=== PROVIDED DATA ===
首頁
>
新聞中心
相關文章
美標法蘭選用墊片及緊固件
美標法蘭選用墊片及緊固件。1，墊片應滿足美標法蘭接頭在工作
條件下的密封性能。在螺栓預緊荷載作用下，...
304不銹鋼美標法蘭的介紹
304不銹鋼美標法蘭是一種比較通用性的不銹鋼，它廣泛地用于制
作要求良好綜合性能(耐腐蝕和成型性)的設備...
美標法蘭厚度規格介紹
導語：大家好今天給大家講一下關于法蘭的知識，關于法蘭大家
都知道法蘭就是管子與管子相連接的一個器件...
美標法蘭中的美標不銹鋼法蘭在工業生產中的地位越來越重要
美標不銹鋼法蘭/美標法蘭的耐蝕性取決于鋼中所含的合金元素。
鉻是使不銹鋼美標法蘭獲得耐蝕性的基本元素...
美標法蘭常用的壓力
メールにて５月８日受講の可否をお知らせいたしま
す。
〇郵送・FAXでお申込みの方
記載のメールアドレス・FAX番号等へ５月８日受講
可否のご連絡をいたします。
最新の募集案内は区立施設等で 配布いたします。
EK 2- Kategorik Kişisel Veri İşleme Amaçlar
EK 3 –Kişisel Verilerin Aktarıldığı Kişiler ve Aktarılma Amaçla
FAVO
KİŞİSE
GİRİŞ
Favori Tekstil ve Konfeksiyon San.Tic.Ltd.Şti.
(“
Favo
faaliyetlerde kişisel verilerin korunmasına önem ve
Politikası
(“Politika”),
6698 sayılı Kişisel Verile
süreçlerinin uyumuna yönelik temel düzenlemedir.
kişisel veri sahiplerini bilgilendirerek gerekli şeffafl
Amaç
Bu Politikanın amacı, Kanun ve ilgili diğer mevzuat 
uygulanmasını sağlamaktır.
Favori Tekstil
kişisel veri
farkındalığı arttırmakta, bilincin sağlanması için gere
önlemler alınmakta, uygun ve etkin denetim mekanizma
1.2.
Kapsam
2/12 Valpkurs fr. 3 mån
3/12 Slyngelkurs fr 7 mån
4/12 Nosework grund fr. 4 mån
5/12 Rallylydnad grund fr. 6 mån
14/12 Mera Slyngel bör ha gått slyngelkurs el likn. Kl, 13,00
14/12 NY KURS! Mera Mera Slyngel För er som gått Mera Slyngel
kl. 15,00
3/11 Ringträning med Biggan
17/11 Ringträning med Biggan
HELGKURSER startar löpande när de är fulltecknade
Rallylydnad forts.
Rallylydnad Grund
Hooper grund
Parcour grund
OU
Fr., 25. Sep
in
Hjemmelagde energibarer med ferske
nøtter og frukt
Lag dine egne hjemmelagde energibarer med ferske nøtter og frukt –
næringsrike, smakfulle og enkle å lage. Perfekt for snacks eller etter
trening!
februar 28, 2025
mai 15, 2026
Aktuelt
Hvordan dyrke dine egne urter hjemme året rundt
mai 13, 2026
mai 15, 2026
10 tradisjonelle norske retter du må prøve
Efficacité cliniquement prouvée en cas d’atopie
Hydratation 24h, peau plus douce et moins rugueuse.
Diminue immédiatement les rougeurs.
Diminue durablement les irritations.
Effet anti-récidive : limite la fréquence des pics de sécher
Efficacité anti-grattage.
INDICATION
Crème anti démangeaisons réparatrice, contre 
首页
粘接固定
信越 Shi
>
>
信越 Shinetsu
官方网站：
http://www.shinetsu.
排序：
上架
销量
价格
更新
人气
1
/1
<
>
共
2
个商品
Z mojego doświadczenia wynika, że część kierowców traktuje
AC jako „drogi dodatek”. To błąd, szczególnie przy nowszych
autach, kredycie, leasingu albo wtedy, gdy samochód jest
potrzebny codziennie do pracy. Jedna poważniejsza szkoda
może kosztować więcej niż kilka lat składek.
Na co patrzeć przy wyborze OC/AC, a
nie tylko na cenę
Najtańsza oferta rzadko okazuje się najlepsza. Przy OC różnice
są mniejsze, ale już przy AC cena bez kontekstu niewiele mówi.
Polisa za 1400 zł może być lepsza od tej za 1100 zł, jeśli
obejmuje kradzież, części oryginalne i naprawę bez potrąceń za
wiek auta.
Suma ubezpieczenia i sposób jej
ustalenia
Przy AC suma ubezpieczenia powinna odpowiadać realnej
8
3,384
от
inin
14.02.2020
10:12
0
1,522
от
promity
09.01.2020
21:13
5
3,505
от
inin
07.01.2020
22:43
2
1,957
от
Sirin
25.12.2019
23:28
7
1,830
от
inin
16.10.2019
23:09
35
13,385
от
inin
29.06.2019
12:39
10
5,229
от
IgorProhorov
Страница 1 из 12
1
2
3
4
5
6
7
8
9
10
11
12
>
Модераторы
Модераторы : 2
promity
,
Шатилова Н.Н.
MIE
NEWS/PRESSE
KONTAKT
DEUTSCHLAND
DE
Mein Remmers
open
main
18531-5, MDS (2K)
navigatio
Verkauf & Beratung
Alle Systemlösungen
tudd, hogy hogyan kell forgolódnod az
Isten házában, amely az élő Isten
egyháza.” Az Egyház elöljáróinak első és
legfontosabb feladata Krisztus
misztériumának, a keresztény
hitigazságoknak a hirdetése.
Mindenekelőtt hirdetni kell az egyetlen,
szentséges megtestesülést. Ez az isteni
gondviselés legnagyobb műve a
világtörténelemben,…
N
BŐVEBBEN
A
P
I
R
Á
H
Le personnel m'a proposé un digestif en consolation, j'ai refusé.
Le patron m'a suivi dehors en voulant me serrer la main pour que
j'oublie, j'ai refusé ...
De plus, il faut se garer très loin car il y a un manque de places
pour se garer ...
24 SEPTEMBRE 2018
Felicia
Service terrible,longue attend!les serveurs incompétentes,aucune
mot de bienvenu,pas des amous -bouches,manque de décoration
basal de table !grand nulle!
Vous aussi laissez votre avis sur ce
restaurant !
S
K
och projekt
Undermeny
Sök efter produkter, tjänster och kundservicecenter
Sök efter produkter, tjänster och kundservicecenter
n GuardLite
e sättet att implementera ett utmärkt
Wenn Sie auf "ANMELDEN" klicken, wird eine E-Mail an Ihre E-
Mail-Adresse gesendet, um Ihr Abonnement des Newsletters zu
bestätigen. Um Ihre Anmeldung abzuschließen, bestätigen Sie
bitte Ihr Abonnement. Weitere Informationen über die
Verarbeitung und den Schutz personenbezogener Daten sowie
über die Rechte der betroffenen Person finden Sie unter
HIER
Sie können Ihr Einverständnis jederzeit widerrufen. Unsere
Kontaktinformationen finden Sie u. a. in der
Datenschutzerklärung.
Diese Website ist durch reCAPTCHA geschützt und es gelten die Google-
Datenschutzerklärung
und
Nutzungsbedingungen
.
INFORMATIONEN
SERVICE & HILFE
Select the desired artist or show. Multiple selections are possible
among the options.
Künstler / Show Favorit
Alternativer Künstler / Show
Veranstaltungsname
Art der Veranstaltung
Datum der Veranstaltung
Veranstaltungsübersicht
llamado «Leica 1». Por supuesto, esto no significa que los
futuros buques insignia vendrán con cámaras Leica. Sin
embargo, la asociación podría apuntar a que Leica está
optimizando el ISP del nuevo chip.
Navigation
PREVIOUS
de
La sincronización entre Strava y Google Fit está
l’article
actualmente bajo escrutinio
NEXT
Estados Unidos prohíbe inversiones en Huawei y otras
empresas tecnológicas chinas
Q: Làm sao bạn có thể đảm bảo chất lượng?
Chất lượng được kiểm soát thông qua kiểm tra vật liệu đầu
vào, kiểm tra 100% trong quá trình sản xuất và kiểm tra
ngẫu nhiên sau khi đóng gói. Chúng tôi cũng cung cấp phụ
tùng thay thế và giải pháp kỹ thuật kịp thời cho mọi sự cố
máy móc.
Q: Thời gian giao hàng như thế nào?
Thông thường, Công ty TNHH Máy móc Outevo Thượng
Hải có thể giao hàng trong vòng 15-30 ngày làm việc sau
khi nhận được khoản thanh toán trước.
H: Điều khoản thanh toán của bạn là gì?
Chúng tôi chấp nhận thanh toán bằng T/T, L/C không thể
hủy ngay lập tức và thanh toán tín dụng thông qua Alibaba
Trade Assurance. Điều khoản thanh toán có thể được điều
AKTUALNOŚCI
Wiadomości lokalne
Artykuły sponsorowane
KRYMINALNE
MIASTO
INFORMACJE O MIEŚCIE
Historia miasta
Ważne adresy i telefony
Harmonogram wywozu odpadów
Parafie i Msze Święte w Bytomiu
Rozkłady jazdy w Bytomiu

=== THE PROBLEM ===
All that is wanted is an exact copy of the lines above from the one with "Künstler / Show Favorit" through the one with "H: Điều khoản thanh toán của bạn là gì?", with both ends included.

=== THE COMPLETED TASK ===
Künstler / Show Favorit
Alternativer Künstler / Show
Veranstaltungsname
Art der Veranstaltung
Datum der Veranstaltung
Veranstaltungsübersicht
llamado «Leica 1». Por supuesto, esto no significa que los
futuros buques insignia vendrán con cámaras Leica. Sin
embargo, la asociación podría apuntar a que Leica está
optimizando el ISP del nuevo chip.
Navigation
PREVIOUS
de
La sincronización entre Strava y Google Fit está
l’article
actualmente bajo escrutinio
NEXT
Estados Unidos prohíbe inversiones en Huawei y otras
empresas tecnológicas chinas
Q: Làm sao bạn có thể đảm bảo chất lượng?
Chất lượng được kiểm soát thông qua kiểm tra vật liệu đầu
vào, kiểm tra 100% trong quá trình sản xuất và kiểm tra
ngẫu nhiên sau khi đóng gói. Chúng tôi cũng cung cấp phụ
tùng thay thế và giải pháp kỹ thuật kịp thời cho mọi sự cố
máy móc.
Q: Thời gian giao hàng như thế nào?
Thông thường, Công ty TNHH Máy móc Outevo Thượng
Hải có thể giao hàng trong vòng 15-30 ngày làm việc sau
khi nhận được khoản thanh toán trước.
H: Điều khoản thanh toán của bạn là gì?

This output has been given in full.